_Stated exercise:_ Rewrite the lines starting with the one that contains "Number of bottles: 39" and ending with the one that contains "Q: Please count the yellow muffins.", changing "muffins" to "cupcakes" and leaving everything else the same. Leave the pictures out.

_Records provided:_
┌──

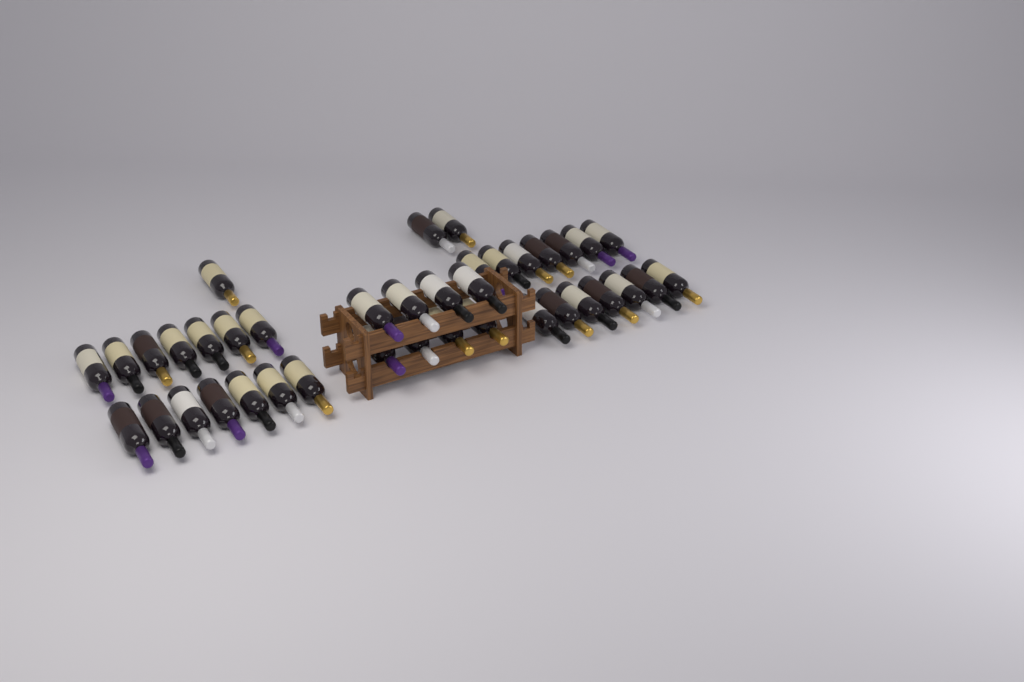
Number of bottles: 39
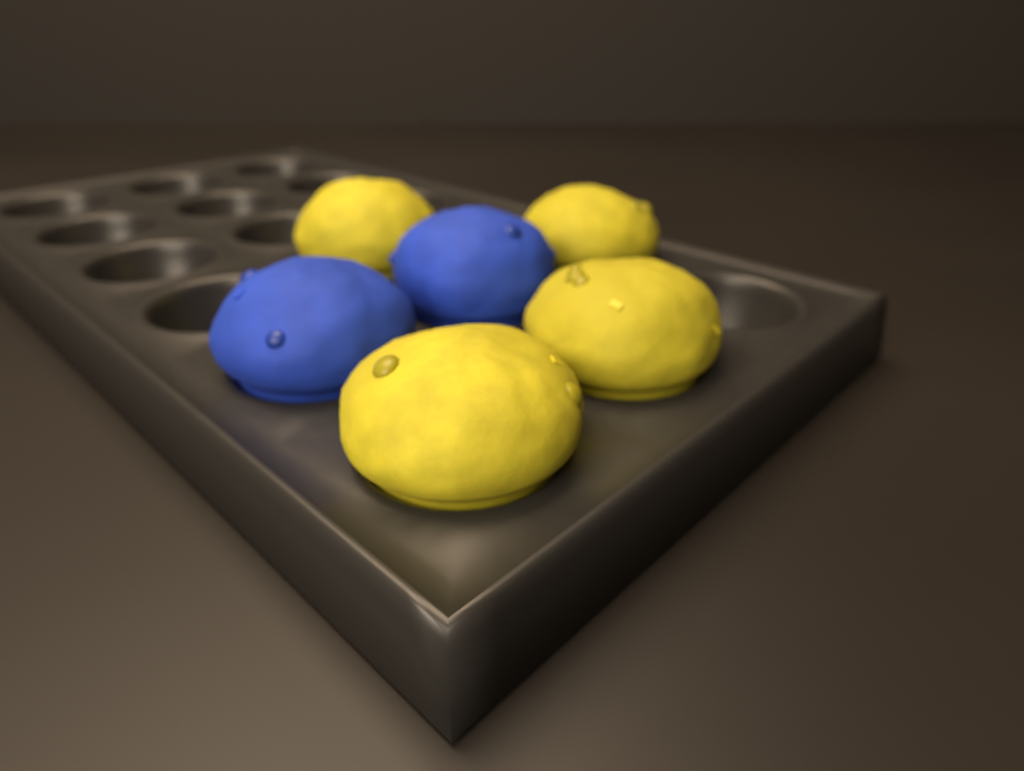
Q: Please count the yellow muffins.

└──
┌──

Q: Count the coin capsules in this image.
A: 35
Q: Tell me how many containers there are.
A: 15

└──

_Response to the exercise:_
Number of bottles: 39
Q: Please count the yellow cupcakes.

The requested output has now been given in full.